In the West Indies, slaves constituted 80 to 90 percent of the population, while in the South only
about a third of the population was slaves. Plantation size also differed widely. In the Caribbean,
slaves were held on much larger units, with many plantations holding 150 slaves or more. In the
American South, in contrast, only one slaveowner held as many as a thousand slaves, and just
125 had over 250 slaves. Half of all slaves in the United States worked on units of twenty or
fewer slaves; three quarters had fewer than fifty.
These demographic differences had important social implications. In the American South, slave
owners lived on their plantations and slaves dealt with their owners regularly. Most planters
placed plantation management, supply purchasing, and supervision in the hands of black
drivers and foremen, and at least two thirds of all slaves worked under the supervision of black
drivers. Absentee ownership was far more common in the West Indies, where planters relied
heavily on paid managers and relied on a distinct class of free blacks and mulattos to serve as
intermediaries with the slave population.
Another important difference between Latin America and the United States involved conceptions
of race.

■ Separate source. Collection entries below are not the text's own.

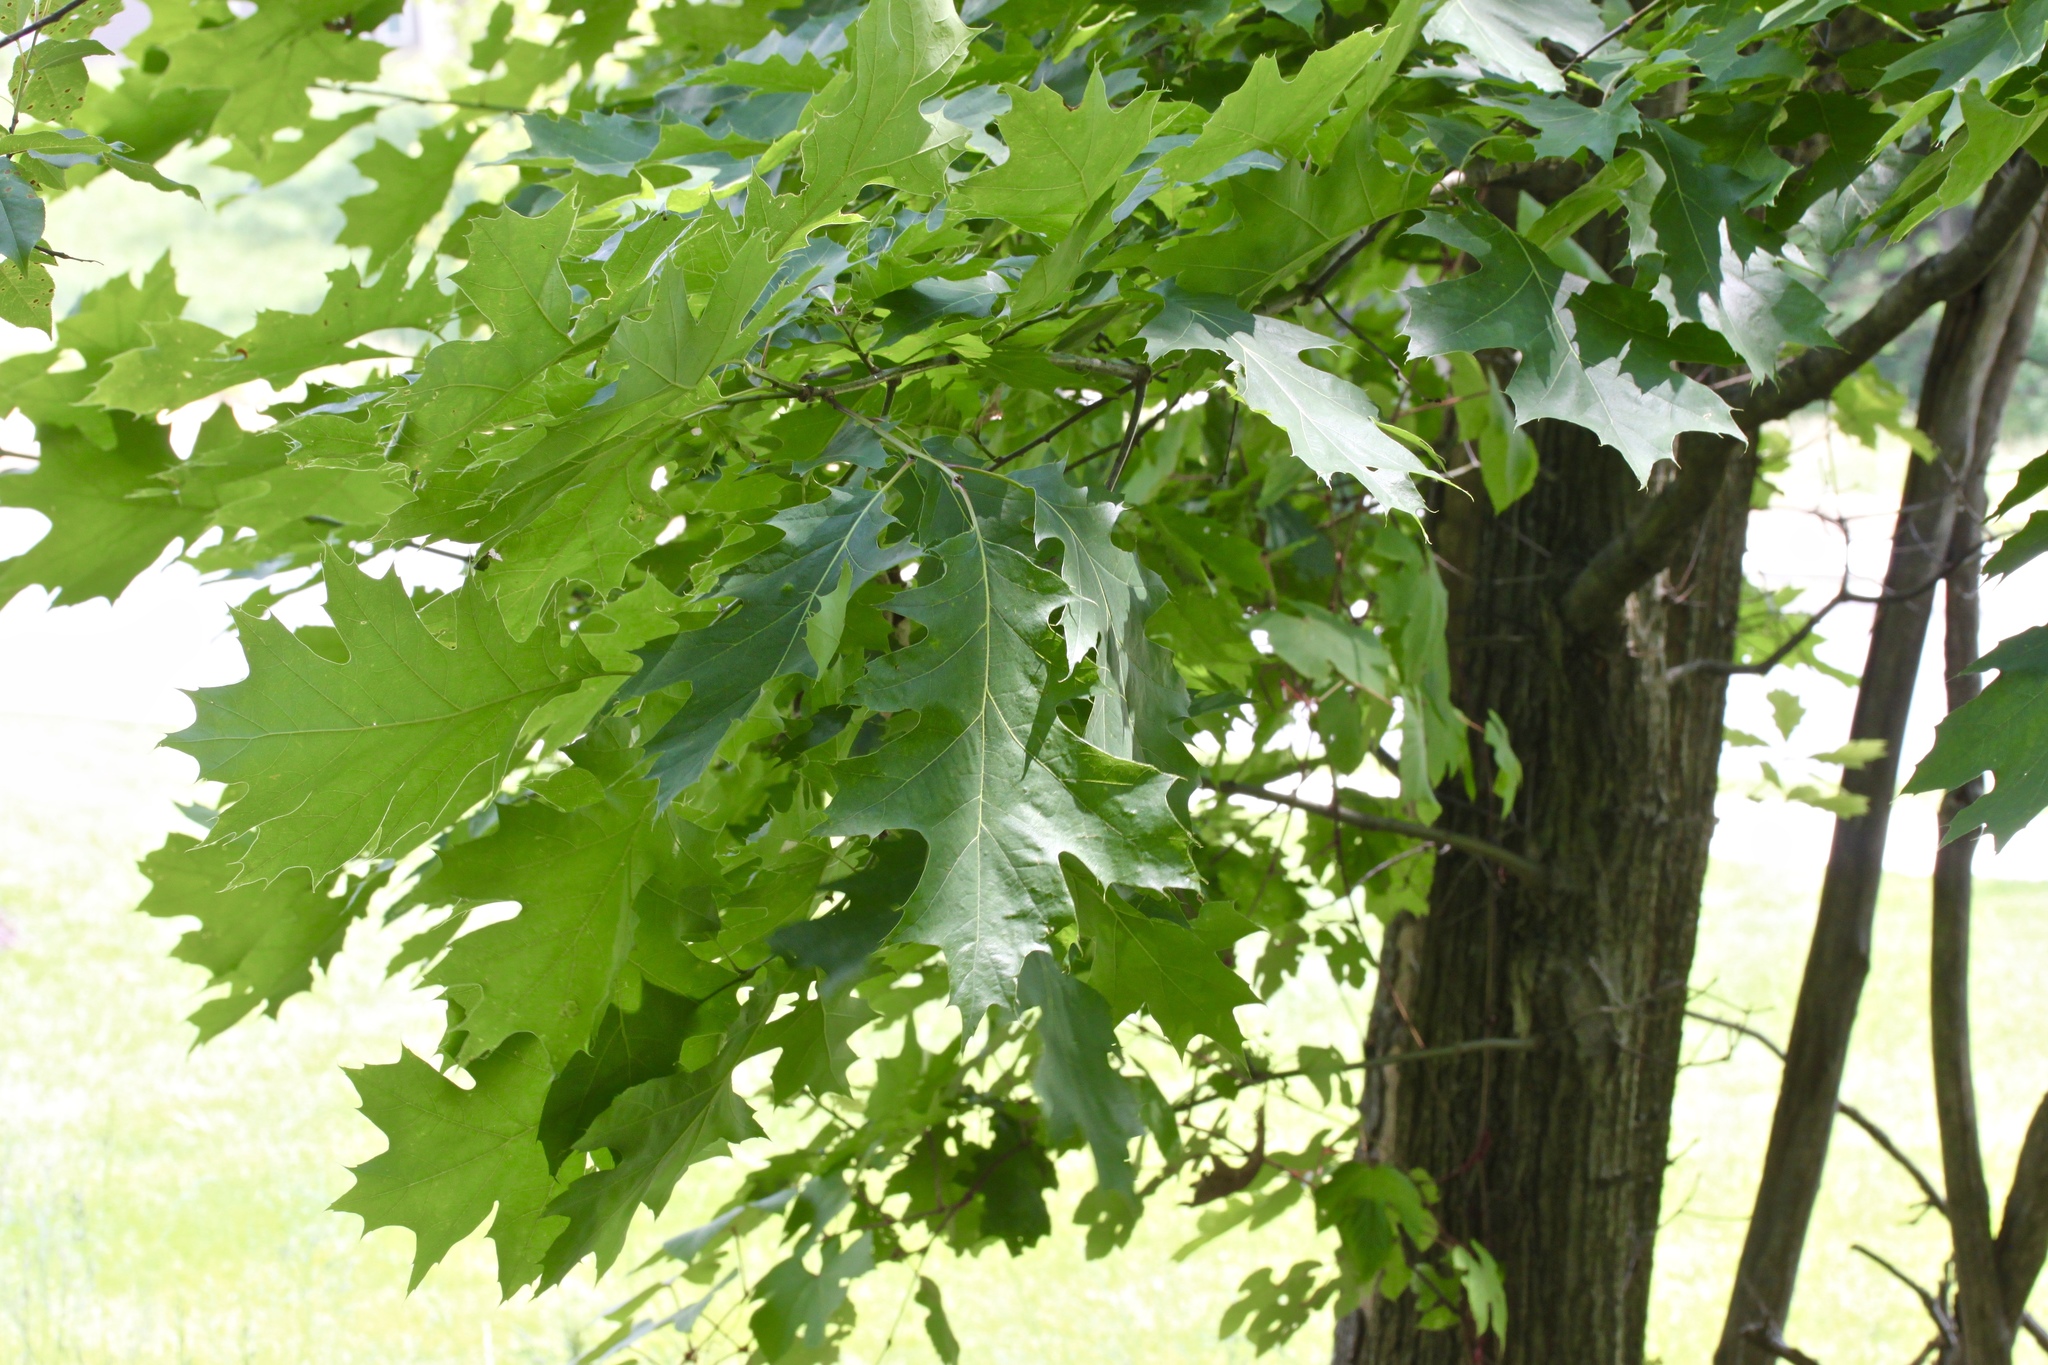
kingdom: Plantae
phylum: Tracheophyta
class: Magnoliopsida
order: Fagales
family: Fagaceae
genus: Quercus
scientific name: Quercus rubra
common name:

In Spanish and Portuguese America, an intricate system of racial classification
emerged. Compared with the British and French, the Spanish and Portuguese were much more
tolerant of racial mixing, an attitude encouraged by a shortage of European women, and
recognized a wide range of racial gradations, including black, mestizo, quadroon, and octoroon.
The American South, in contrast, adopted a two category system of racial categorization in
which any person with a black mother was automatically considered to be black.